PROBLEM TO WORK ON. Check each line below for the word "open" and give the count alone.

TASK INPUTS.
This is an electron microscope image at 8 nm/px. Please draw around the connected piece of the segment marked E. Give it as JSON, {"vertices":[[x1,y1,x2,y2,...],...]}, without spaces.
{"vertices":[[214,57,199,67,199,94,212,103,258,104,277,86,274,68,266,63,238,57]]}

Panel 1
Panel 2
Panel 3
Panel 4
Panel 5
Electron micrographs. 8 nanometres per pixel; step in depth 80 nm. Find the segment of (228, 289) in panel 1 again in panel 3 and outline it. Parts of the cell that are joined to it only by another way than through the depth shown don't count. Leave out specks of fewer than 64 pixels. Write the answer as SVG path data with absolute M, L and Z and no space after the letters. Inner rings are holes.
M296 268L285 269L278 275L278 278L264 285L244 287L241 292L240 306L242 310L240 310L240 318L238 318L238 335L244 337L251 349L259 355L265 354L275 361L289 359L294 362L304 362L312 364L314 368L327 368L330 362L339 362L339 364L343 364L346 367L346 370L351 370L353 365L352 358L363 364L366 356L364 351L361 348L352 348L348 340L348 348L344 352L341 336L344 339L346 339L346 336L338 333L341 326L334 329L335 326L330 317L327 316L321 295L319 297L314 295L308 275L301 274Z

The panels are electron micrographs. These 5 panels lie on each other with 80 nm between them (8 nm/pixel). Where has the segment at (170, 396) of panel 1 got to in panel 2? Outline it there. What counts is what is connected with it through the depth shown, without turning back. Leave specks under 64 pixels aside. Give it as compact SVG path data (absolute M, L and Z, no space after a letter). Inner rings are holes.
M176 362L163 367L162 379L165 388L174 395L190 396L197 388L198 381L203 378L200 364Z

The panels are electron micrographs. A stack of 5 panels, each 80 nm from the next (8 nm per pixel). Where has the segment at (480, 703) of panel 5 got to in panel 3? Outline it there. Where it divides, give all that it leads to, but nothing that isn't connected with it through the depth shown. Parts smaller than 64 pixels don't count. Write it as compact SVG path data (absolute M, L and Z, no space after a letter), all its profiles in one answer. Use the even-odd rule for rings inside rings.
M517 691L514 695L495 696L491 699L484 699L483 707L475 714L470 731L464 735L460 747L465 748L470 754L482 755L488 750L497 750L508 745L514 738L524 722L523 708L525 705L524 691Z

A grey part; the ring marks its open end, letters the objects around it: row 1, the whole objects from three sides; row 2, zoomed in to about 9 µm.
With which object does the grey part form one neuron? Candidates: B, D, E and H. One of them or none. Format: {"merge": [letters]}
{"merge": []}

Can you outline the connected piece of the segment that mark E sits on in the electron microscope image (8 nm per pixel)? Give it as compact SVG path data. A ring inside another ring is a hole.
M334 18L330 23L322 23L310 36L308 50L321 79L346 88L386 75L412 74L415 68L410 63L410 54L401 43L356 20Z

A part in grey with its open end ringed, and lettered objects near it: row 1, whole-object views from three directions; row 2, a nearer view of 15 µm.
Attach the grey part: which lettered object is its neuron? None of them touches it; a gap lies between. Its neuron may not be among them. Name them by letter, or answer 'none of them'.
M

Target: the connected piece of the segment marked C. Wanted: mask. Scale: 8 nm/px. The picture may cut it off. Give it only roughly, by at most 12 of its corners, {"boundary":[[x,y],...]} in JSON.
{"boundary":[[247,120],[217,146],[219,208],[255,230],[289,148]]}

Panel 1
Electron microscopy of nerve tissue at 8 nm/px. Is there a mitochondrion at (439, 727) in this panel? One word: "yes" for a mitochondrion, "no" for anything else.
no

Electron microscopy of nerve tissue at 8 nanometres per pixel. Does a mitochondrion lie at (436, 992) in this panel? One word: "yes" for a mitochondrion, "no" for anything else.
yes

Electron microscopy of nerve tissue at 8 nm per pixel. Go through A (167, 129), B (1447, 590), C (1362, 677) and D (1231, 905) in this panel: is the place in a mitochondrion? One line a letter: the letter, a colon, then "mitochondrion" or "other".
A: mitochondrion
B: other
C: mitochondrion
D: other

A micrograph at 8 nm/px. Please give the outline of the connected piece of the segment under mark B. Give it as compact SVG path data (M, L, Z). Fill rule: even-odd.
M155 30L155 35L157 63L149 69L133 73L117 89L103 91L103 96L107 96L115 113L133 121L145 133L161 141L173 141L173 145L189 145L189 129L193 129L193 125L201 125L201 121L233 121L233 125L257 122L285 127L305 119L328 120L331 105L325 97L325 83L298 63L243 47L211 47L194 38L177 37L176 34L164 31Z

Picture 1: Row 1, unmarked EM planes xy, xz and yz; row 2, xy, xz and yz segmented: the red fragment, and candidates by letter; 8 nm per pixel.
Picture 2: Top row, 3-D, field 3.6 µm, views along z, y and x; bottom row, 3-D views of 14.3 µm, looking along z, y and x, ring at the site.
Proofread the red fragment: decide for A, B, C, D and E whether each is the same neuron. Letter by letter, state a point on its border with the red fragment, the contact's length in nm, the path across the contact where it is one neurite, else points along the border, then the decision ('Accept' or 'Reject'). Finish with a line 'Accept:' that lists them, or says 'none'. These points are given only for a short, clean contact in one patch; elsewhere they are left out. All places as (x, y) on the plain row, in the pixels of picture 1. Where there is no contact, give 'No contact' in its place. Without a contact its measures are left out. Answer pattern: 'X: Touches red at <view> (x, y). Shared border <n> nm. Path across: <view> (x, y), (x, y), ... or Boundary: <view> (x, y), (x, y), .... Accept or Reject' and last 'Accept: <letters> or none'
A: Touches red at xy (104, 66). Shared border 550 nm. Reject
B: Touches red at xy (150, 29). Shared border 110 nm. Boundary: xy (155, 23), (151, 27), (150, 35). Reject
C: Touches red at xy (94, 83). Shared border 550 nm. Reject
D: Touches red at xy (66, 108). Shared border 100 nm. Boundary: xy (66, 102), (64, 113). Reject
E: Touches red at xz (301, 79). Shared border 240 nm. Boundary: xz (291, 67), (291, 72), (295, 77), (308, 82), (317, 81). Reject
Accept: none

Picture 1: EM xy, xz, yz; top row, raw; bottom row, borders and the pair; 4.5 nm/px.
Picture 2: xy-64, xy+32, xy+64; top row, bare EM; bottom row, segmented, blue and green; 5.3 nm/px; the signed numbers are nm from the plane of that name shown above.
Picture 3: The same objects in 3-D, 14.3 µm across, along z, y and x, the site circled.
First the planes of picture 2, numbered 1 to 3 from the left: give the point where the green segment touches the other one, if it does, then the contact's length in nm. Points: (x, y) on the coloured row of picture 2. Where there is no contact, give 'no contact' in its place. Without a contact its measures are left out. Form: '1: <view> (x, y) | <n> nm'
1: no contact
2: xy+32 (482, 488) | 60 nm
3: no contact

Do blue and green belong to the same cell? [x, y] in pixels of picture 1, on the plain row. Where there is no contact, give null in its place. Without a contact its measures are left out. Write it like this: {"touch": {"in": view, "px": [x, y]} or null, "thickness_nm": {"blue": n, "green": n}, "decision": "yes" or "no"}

EXERCISE SOLUTION. 2